##### Texto de origen

Unos metros hacia el sur, en paralelo al río, sin salir de la calle donde luce el mural militar, hay otro más pequeño y medio borrado. Es el símbolo de ETA pintado en negro en una pared blanca. Pese a los intentos de ocultarlo con brochazos del color de la pared la huella no se ha ido y ahí sigue, a la vista de todos. Junto al hacha y la serpiente, el lema ‘Bietan jarrai’, ‘Seguir con las dos’. Con las dos vías, se refiere: la del hacha, la fuerza, y la de la serpiente, el sigilo. La militar y la política. «En general, el ciudadano, mientras no le tocara, convivía con bastante naturalidad. Y así es como hemos visto escenas ya olvidadas de atentados o asesinatos en plenas fiestas que no provocaban la interrupción de la vida cotidiana. Es decir, no había una gran conmoción cuando se producía un atentado de estas características, o un asesinato de un convecino nuestro. Eso era indiferencia, era ‘no me ha tocado a mí, no es mi problema, yo no me voy a meter en líos y así no me tocará’ «, resume. Y por eso el reto de Gesto, que sacó a la calle pancartas y lazos, fue tan importante: visibilizar lo que otros no querían ver, dirigir la mirada a donde no se quería mirar. El brochazo que quería borrar la pintada.

##########

Consigna 1: Presenta como lista JSON de cadenas las líneas de las entradas desde el comienzo hasta la línea que contiene "Özellikle anne ve", ambas incluidas, con una cadena por línea y sin las líneas en blanco.

##### Datos para analizar

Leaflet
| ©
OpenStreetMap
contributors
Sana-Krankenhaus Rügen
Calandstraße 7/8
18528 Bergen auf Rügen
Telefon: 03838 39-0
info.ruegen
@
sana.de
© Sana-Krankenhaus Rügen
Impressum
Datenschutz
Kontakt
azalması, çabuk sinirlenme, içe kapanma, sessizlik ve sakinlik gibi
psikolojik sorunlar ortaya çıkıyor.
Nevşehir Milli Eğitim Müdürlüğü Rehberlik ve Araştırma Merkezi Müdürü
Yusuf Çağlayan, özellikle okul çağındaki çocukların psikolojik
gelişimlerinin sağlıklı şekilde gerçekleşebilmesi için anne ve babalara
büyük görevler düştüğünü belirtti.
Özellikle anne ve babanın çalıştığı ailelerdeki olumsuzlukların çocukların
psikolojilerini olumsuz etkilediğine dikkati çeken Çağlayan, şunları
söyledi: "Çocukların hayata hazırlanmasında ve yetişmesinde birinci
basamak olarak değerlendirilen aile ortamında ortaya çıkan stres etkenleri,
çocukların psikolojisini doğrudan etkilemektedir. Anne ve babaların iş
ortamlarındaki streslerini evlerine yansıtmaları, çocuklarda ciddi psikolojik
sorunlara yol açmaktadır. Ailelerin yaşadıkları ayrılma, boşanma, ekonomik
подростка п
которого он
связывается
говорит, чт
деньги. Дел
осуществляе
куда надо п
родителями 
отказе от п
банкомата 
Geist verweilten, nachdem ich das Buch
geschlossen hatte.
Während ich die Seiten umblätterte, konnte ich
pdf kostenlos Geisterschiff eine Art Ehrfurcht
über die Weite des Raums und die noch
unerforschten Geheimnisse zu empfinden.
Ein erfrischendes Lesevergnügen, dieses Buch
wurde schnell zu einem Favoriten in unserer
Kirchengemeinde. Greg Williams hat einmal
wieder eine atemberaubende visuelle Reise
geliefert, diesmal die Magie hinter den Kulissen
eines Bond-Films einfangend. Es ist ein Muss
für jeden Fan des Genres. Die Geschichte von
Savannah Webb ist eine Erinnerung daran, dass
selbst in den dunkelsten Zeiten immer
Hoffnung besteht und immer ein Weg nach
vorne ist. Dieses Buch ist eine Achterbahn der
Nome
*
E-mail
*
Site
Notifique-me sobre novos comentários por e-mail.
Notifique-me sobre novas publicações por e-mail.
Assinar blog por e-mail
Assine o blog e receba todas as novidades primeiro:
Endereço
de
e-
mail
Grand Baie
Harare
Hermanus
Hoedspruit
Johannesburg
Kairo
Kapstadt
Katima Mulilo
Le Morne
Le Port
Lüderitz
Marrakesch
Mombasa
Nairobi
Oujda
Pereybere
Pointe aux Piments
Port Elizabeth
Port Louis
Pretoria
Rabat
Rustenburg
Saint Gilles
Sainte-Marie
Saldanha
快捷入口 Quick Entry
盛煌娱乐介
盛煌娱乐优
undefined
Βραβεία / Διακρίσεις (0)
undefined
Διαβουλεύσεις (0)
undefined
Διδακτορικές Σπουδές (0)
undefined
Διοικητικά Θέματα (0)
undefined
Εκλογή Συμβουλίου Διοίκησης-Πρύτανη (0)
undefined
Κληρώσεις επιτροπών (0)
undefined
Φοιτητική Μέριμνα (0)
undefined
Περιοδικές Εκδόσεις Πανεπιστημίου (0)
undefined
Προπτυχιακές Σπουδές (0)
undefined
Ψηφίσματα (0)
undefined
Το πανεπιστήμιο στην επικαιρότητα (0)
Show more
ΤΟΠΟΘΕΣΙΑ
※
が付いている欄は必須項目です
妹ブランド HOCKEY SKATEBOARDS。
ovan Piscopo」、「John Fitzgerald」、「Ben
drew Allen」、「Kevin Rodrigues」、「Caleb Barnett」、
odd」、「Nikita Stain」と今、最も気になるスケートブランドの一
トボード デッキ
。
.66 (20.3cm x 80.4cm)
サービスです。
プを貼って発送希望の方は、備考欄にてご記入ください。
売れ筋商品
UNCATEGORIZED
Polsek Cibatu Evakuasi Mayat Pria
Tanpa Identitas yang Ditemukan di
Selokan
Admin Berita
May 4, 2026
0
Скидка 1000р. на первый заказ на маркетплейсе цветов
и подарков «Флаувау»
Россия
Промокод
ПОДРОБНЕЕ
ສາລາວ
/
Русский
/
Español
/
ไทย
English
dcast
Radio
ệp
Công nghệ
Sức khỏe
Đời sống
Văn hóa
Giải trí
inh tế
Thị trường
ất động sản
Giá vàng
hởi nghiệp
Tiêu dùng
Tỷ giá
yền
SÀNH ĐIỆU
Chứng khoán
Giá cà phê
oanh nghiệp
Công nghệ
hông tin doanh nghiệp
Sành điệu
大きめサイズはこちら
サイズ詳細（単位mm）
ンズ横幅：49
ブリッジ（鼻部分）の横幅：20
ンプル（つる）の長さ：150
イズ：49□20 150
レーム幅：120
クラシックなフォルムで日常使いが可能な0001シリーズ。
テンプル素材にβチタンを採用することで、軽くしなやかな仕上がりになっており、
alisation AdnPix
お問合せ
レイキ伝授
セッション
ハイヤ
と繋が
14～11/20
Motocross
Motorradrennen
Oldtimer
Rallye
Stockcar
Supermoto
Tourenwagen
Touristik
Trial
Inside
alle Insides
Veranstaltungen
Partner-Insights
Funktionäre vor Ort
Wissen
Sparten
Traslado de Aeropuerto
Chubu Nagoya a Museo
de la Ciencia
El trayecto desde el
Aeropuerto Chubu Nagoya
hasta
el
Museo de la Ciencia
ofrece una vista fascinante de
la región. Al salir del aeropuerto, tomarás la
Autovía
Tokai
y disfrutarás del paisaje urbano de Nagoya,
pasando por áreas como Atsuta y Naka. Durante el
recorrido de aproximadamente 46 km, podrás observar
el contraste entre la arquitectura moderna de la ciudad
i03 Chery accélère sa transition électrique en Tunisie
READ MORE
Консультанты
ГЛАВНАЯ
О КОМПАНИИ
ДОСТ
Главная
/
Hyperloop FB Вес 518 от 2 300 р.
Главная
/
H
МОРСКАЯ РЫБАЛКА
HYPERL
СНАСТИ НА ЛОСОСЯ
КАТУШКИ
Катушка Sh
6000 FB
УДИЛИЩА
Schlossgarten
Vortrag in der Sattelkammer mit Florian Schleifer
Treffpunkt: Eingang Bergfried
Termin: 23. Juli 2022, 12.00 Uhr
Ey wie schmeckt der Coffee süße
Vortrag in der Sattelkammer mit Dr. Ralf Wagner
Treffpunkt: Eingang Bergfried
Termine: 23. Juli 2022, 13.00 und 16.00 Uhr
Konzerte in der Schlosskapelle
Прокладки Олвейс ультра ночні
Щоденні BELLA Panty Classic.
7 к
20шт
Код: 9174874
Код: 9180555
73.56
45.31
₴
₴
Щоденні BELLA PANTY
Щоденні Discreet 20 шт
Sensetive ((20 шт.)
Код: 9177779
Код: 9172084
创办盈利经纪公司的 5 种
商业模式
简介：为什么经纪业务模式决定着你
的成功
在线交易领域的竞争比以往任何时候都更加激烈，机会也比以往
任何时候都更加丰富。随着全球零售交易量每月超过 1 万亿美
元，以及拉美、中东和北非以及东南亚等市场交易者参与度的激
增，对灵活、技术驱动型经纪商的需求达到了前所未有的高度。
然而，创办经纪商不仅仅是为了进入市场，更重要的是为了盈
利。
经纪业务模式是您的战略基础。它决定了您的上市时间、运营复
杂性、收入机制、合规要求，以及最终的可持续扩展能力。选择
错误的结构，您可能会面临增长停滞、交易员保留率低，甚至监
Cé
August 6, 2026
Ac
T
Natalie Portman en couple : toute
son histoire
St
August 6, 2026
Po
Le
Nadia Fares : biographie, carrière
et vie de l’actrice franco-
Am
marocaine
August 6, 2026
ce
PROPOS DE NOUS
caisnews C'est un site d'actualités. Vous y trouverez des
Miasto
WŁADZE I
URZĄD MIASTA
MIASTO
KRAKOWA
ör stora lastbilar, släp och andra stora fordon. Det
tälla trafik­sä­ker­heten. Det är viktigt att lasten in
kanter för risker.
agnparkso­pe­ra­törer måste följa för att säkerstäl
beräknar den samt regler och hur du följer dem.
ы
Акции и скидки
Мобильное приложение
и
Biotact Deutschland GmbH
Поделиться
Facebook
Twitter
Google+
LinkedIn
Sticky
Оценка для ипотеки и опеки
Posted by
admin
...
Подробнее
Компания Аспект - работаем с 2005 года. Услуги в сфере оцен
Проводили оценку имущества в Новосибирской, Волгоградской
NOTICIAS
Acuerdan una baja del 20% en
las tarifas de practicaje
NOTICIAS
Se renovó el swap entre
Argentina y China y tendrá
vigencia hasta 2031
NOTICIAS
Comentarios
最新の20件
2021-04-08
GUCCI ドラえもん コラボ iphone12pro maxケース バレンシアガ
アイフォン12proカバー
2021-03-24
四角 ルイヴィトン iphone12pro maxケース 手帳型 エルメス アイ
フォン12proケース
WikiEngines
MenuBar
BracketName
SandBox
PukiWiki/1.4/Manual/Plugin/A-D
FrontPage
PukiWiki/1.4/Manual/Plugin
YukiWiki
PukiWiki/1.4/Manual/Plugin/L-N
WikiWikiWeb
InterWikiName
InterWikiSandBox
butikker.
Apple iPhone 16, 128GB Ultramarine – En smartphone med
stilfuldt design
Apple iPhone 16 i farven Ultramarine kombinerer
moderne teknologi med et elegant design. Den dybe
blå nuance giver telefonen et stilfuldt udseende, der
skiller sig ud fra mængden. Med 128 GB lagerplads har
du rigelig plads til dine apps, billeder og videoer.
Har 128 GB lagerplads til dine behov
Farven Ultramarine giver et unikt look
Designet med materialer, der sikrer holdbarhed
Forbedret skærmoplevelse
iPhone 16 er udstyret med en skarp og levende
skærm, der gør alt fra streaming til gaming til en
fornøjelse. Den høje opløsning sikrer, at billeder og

##########

Consigna 2: Según el texto de origen, ¿qué significa el lema 'Bietan jarrai'?

Respuesta 1:
[
  "Leaflet",
  "| ©",
  "OpenStreetMap",
  "contributors",
  "Sana-Krankenhaus Rügen",
  "Calandstraße 7/8",
  "18528 Bergen auf Rügen",
  "Telefon: 03838 39-0",
  "info.ruegen",
  "@",
  "sana.de",
  "© Sana-Krankenhaus Rügen",
  "Impressum",
  "Datenschutz",
  "Kontakt",
  "azalması, çabuk sinirlenme, içe kapanma, sessizlik ve sakinlik gibi",
  "psikolojik sorunlar ortaya çıkıyor.",
  "Nevşehir Milli Eğitim Müdürlüğü Rehberlik ve Araştırma Merkezi Müdürü",
  "Yusuf Çağlayan, özellikle okul çağındaki çocukların psikolojik",
  "gelişimlerinin sağlıklı şekilde gerçekleşebilmesi için anne ve babalara",
  "büyük görevler düştüğünü belirtti.",
  "Özellikle anne ve babanın çalıştığı ailelerdeki olumsuzlukların çocukların"
]

Respuesta 2: Significa 'Seguir con las dos', es decir, con las dos vías: la del hacha (la fuerza) y la de la serpiente (el sigilo).